◆ **What is expected**: What are the lines, written out exactly, from the one containing "Performance in the second quarter of 2009" to the end of the entries below? Include both ends and nothing more.

◆ **Dataset extract**:
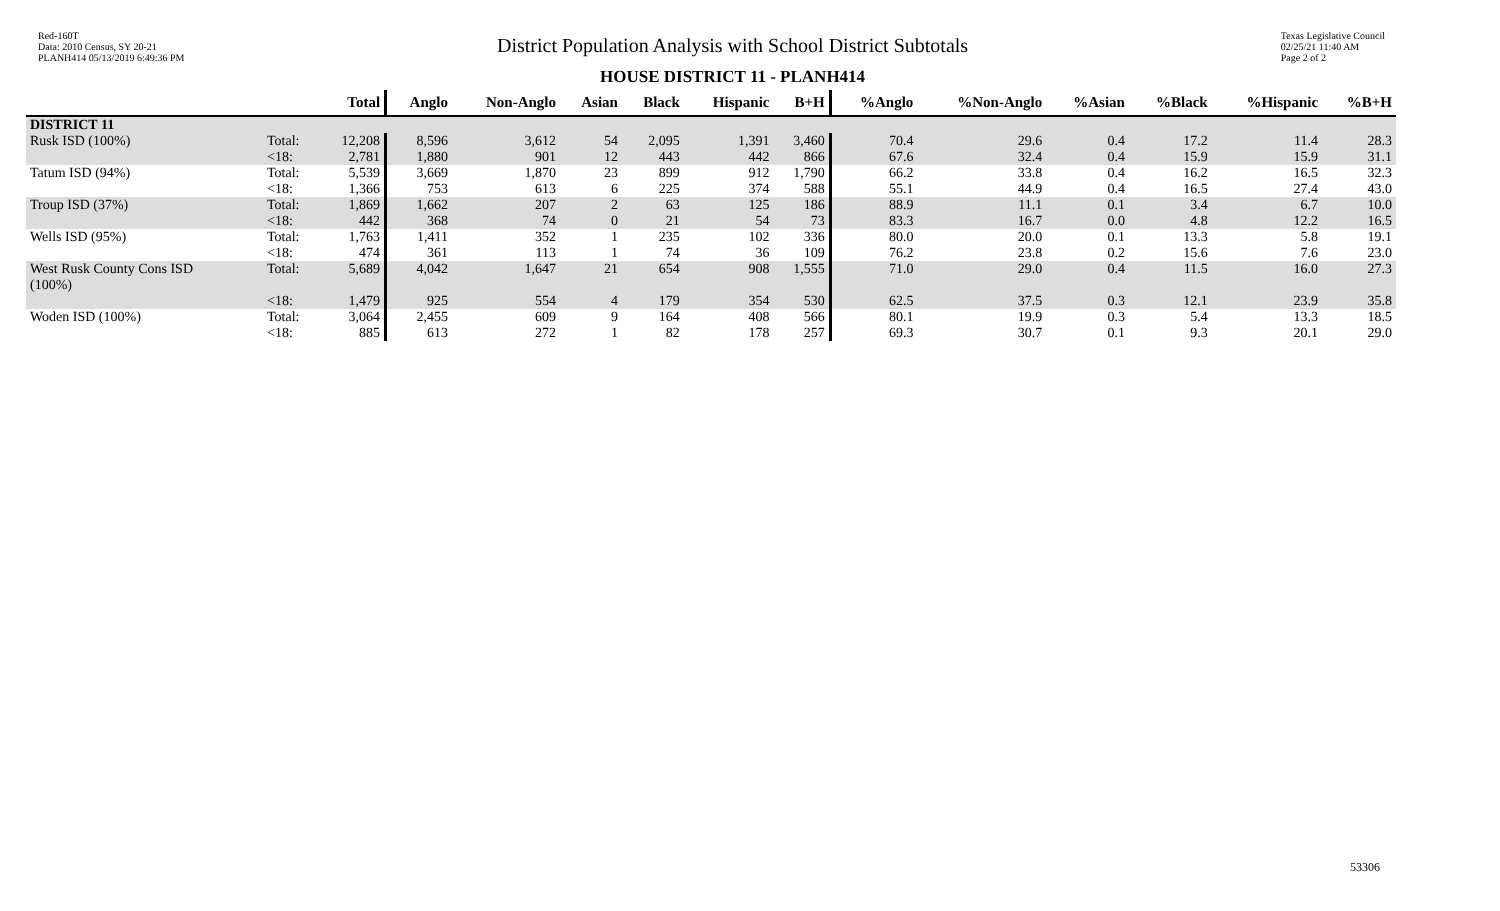Red-160T
Data: 2010 Census, SY 20-21
PLANH414 05/13/2019 6:49:36 PM
District Population Analysis with School District Subtotals
HOUSE DISTRICT 11 - PLANH414
Texas Legislative Council
02/25/21 11:40 AM
Page 2 of 2
| | | Total | Anglo | Non-Anglo | Asian | Black | Hispanic | B+H | %Anglo | %Non-Anglo | %Asian | %Black | %Hispanic | %B+H |
| --- | --- | --- | --- | --- | --- | --- | --- | --- | --- | --- | --- | --- | --- | --- |
| DISTRICT 11 | | | | | | | | | | | | | | |
| Rusk ISD (100%) | Total: <18: | 12,208 2,781 | 8,596 1,880 | 3,612 901 | 54 12 | 2,095 443 | 1,391 442 | 3,460 866 | 70.4 67.6 | 29.6 32.4 | 0.4 0.4 | 17.2 15.9 | 11.4 15.9 | 28.3 31.1 |
| Tatum ISD (94%) | Total: <18: | 5,539 1,366 | 3,669 753 | 1,870 613 | 23 6 | 899 225 | 912 374 | 1,790 588 | 66.2 55.1 | 33.8 44.9 | 0.4 0.4 | 16.2 16.5 | 16.5 27.4 | 32.3 43.0 |
| Troup ISD (37%) | Total: <18: | 1,869 442 | 1,662 368 | 207 74 | 2 0 | 63 21 | 125 54 | 186 73 | 88.9 83.3 | 11.1 16.7 | 0.1 0.0 | 3.4 4.8 | 6.7 12.2 | 10.0 16.5 |
| Wells ISD (95%) | Total: <18: | 1,763 474 | 1,411 361 | 352 113 | 1 1 | 235 74 | 102 36 | 336 109 | 80.0 76.2 | 20.0 23.8 | 0.1 0.2 | 13.3 15.6 | 5.8 7.6 | 19.1 23.0 |
| West Rusk County Cons ISD (100%) | Total: <18: | 5,689 1,479 | 4,042 925 | 1,647 554 | 21 4 | 654 179 | 908 354 | 1,555 530 | 71.0 62.5 | 29.0 37.5 | 0.4 0.3 | 11.5 12.1 | 16.0 23.9 | 27.3 35.8 |
| Woden ISD (100%) | Total: <18: | 3,064 885 | 2,455 613 | 609 272 | 9 1 | 164 82 | 408 178 | 566 257 | 80.1 69.3 | 19.9 30.7 | 0.3 0.1 | 5.4 9.3 | 13.3 20.1 | 18.5 29.0 |
53306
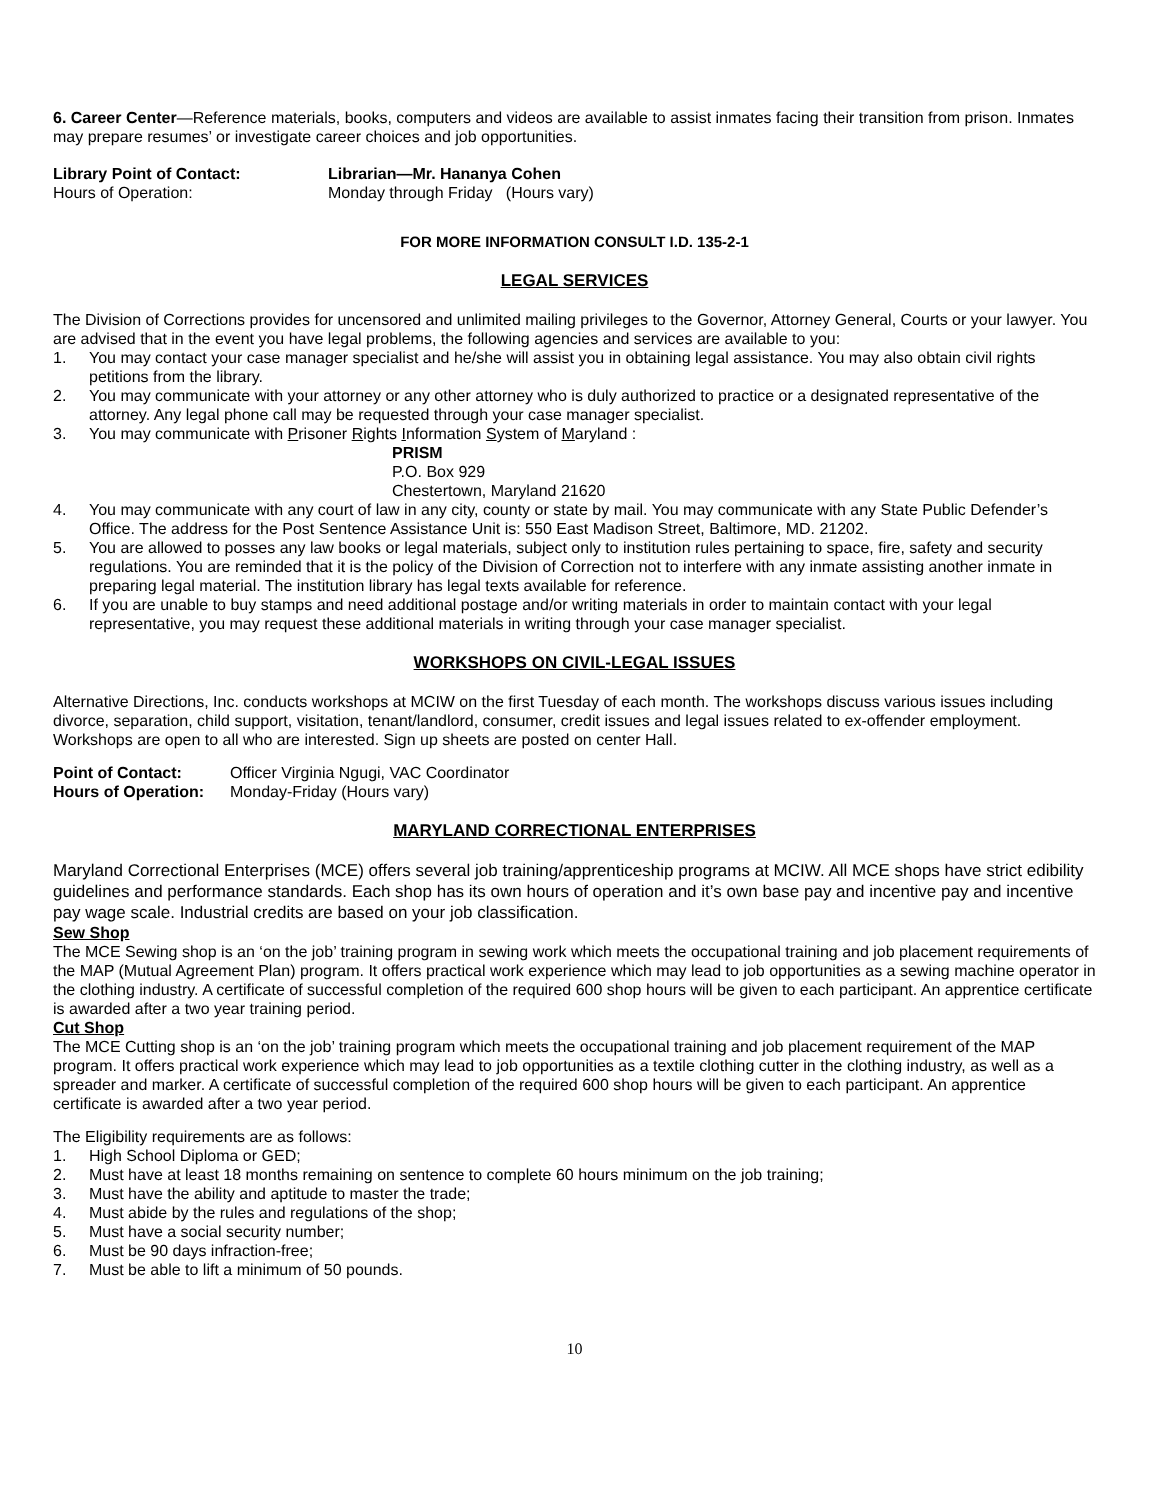6. Career Center—Reference materials, books, computers and videos are available to assist inmates facing their transition from prison. Inmates may prepare resumes’ or investigate career choices and job opportunities.
Library Point of Contact: Librarian—Mr. Hananya Cohen
Hours of Operation: Monday through Friday (Hours vary)
FOR MORE INFORMATION CONSULT I.D. 135-2-1
LEGAL SERVICES
The Division of Corrections provides for uncensored and unlimited mailing privileges to the Governor, Attorney General, Courts or your lawyer. You are advised that in the event you have legal problems, the following agencies and services are available to you:
1. You may contact your case manager specialist and he/she will assist you in obtaining legal assistance. You may also obtain civil rights petitions from the library.
2. You may communicate with your attorney or any other attorney who is duly authorized to practice or a designated representative of the attorney. Any legal phone call may be requested through your case manager specialist.
3. You may communicate with Prisoner Rights Information System of Maryland :
PRISM
P.O. Box 929
Chestertown, Maryland 21620
4. You may communicate with any court of law in any city, county or state by mail. You may communicate with any State Public Defender’s Office. The address for the Post Sentence Assistance Unit is: 550 East Madison Street, Baltimore, MD. 21202.
5. You are allowed to posses any law books or legal materials, subject only to institution rules pertaining to space, fire, safety and security regulations. You are reminded that it is the policy of the Division of Correction not to interfere with any inmate assisting another inmate in preparing legal material. The institution library has legal texts available for reference.
6. If you are unable to buy stamps and need additional postage and/or writing materials in order to maintain contact with your legal representative, you may request these additional materials in writing through your case manager specialist.
WORKSHOPS ON CIVIL-LEGAL ISSUES
Alternative Directions, Inc. conducts workshops at MCIW on the first Tuesday of each month. The workshops discuss various issues including divorce, separation, child support, visitation, tenant/landlord, consumer, credit issues and legal issues related to ex-offender employment. Workshops are open to all who are interested. Sign up sheets are posted on center Hall.
Point of Contact: Officer Virginia Ngugi, VAC Coordinator
Hours of Operation: Monday-Friday (Hours vary)
MARYLAND CORRECTIONAL ENTERPRISES
Maryland Correctional Enterprises (MCE) offers several job training/apprenticeship programs at MCIW. All MCE shops have strict edibility guidelines and performance standards. Each shop has its own hours of operation and it’s own base pay and incentive pay and incentive pay wage scale. Industrial credits are based on your job classification.
Sew Shop
The MCE Sewing shop is an ‘on the job’ training program in sewing work which meets the occupational training and job placement requirements of the MAP (Mutual Agreement Plan) program. It offers practical work experience which may lead to job opportunities as a sewing machine operator in the clothing industry. A certificate of successful completion of the required 600 shop hours will be given to each participant. An apprentice certificate is awarded after a two year training period.
Cut Shop
The MCE Cutting shop is an ‘on the job’ training program which meets the occupational training and job placement requirement of the MAP program. It offers practical work experience which may lead to job opportunities as a textile clothing cutter in the clothing industry, as well as a spreader and marker. A certificate of successful completion of the required 600 shop hours will be given to each participant. An apprentice certificate is awarded after a two year period.
The Eligibility requirements are as follows:
1. High School Diploma or GED;
2. Must have at least 18 months remaining on sentence to complete 60 hours minimum on the job training;
3. Must have the ability and aptitude to master the trade;
4. Must abide by the rules and regulations of the shop;
5. Must have a social security number;
6. Must be 90 days infraction-free;
7. Must be able to lift a minimum of 50 pounds.
10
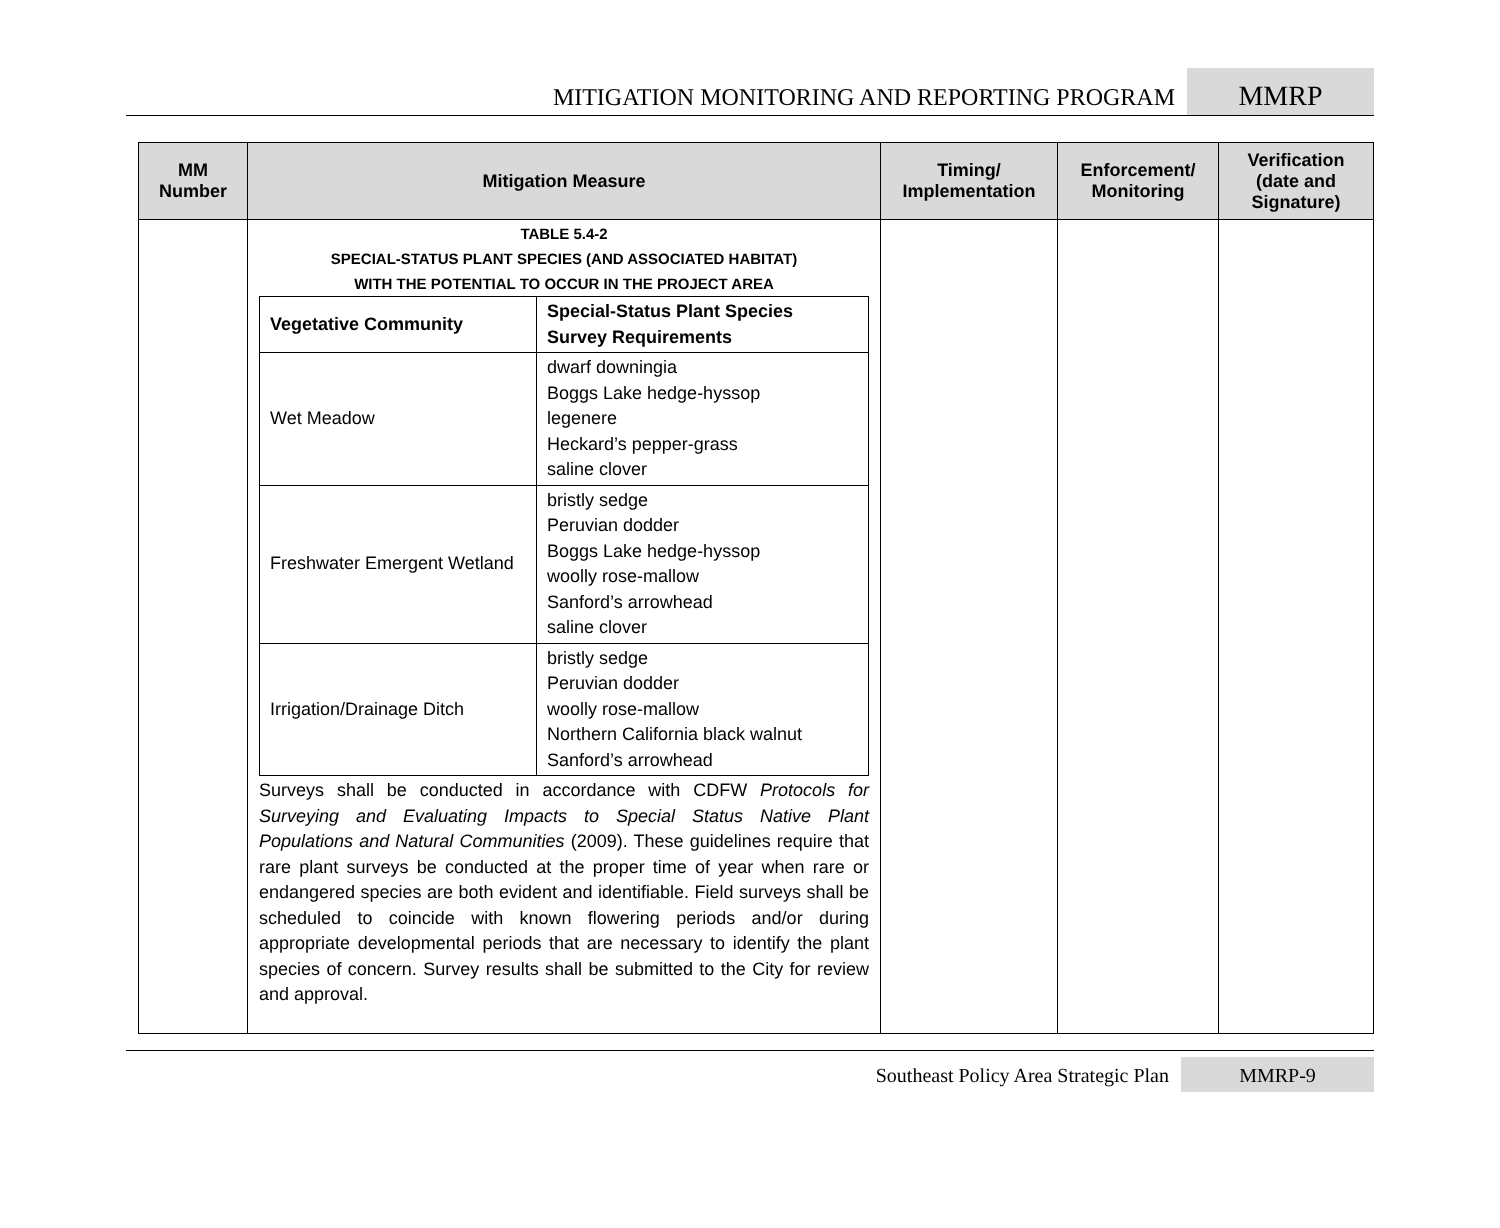MITIGATION MONITORING AND REPORTING PROGRAM
MMRP
| MM Number | Mitigation Measure | Timing/ Implementation | Enforcement/ Monitoring | Verification (date and Signature) |
| --- | --- | --- | --- | --- |
| | TABLE 5.4-2 SPECIAL-STATUS PLANT SPECIES (AND ASSOCIATED HABITAT) WITH THE POTENTIAL TO OCCUR IN THE PROJECT AREA / Vegetative Community / Special-Status Plant Species Survey Requirements / / --- / --- / / Wet Meadow / dwarf downingia Boggs Lake hedge-hyssop legenere Heckard’s pepper-grass saline clover / / Freshwater Emergent Wetland / bristly sedge Peruvian dodder Boggs Lake hedge-hyssop woolly rose-mallow Sanford’s arrowhead saline clover / / Irrigation/Drainage Ditch / bristly sedge Peruvian dodder woolly rose-mallow Northern California black walnut Sanford’s arrowhead / Surveys shall be conducted in accordance with CDFW Protocols for Surveying and Evaluating Impacts to Special Status Native Plant Populations and Natural Communities (2009). These guidelines require that rare plant surveys be conducted at the proper time of year when rare or endangered species are both evident and identifiable. Field surveys shall be scheduled to coincide with known flowering periods and/or during appropriate developmental periods that are necessary to identify the plant species of concern. Survey results shall be submitted to the City for review and approval. | | | |
Southeast Policy Area Strategic Plan
MMRP-9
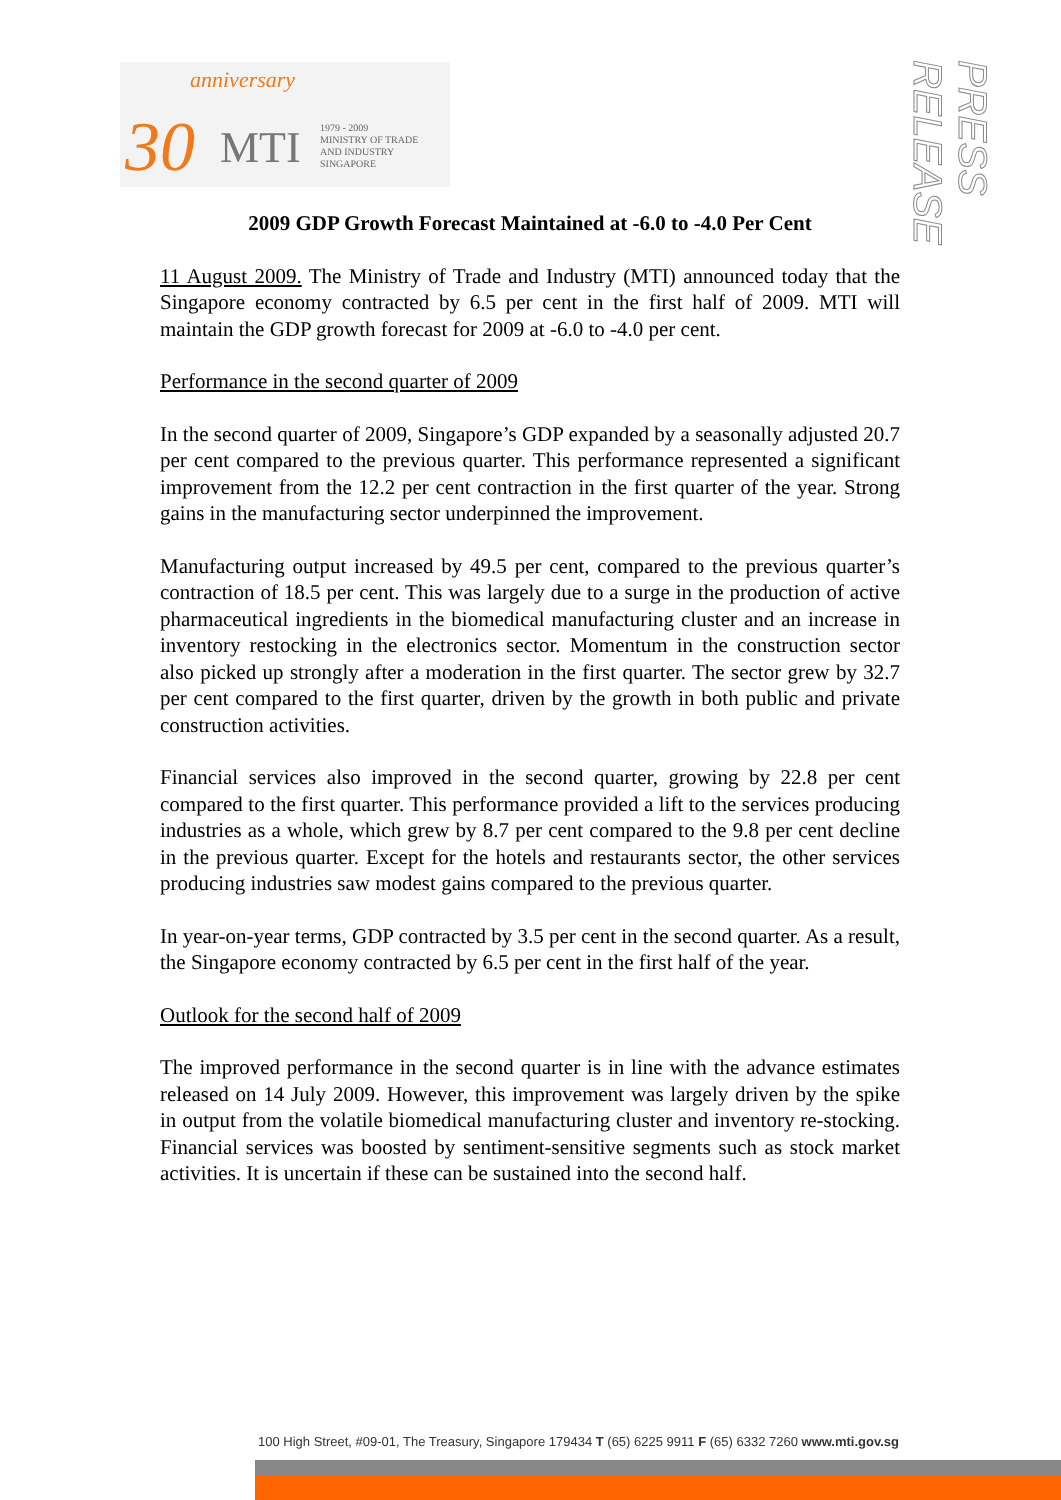anniversary
30 MTI 1979 - 2009
MINISTRY OF TRADE
AND INDUSTRY
SINGAPORE
PRESS RELEASE
2009 GDP Growth Forecast Maintained at -6.0 to -4.0 Per Cent
11 August 2009. The Ministry of Trade and Industry (MTI) announced today that the Singapore economy contracted by 6.5 per cent in the first half of 2009. MTI will maintain the GDP growth forecast for 2009 at -6.0 to -4.0 per cent.
Performance in the second quarter of 2009
In the second quarter of 2009, Singapore’s GDP expanded by a seasonally adjusted 20.7 per cent compared to the previous quarter. This performance represented a significant improvement from the 12.2 per cent contraction in the first quarter of the year. Strong gains in the manufacturing sector underpinned the improvement.
Manufacturing output increased by 49.5 per cent, compared to the previous quarter’s contraction of 18.5 per cent. This was largely due to a surge in the production of active pharmaceutical ingredients in the biomedical manufacturing cluster and an increase in inventory restocking in the electronics sector. Momentum in the construction sector also picked up strongly after a moderation in the first quarter. The sector grew by 32.7 per cent compared to the first quarter, driven by the growth in both public and private construction activities.
Financial services also improved in the second quarter, growing by 22.8 per cent compared to the first quarter. This performance provided a lift to the services producing industries as a whole, which grew by 8.7 per cent compared to the 9.8 per cent decline in the previous quarter. Except for the hotels and restaurants sector, the other services producing industries saw modest gains compared to the previous quarter.
In year-on-year terms, GDP contracted by 3.5 per cent in the second quarter. As a result, the Singapore economy contracted by 6.5 per cent in the first half of the year.
Outlook for the second half of 2009
The improved performance in the second quarter is in line with the advance estimates released on 14 July 2009. However, this improvement was largely driven by the spike in output from the volatile biomedical manufacturing cluster and inventory re-stocking. Financial services was boosted by sentiment-sensitive segments such as stock market activities. It is uncertain if these can be sustained into the second half.
100 High Street, #09-01, The Treasury, Singapore 179434 T (65) 6225 9911 F (65) 6332 7260 www.mti.gov.sg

◆ **Finished task**:
Performance in the second quarter of 2009
In the second quarter of 2009, Singapore’s GDP expanded by a seasonally adjusted 20.7 per cent compared to the previous quarter. This performance represented a significant improvement from the 12.2 per cent contraction in the first quarter of the year. Strong gains in the manufacturing sector underpinned the improvement.
Manufacturing output increased by 49.5 per cent, compared to the previous quarter’s contraction of 18.5 per cent. This was largely due to a surge in the production of active pharmaceutical ingredients in the biomedical manufacturing cluster and an increase in inventory restocking in the electronics sector. Momentum in the construction sector also picked up strongly after a moderation in the first quarter. The sector grew by 32.7 per cent compared to the first quarter, driven by the growth in both public and private construction activities.
Financial services also improved in the second quarter, growing by 22.8 per cent compared to the first quarter. This performance provided a lift to the services producing industries as a whole, which grew by 8.7 per cent compared to the 9.8 per cent decline in the previous quarter. Except for the hotels and restaurants sector, the other services producing industries saw modest gains compared to the previous quarter.
In year-on-year terms, GDP contracted by 3.5 per cent in the second quarter. As a result, the Singapore economy contracted by 6.5 per cent in the first half of the year.
Outlook for the second half of 2009
The improved performance in the second quarter is in line with the advance estimates released on 14 July 2009. However, this improvement was largely driven by the spike in output from the volatile biomedical manufacturing cluster and inventory re-stocking. Financial services was boosted by sentiment-sensitive segments such as stock market activities. It is uncertain if these can be sustained into the second half.
100 High Street, #09-01, The Treasury, Singapore 179434 T (65) 6225 9911 F (65) 6332 7260 www.mti.gov.sg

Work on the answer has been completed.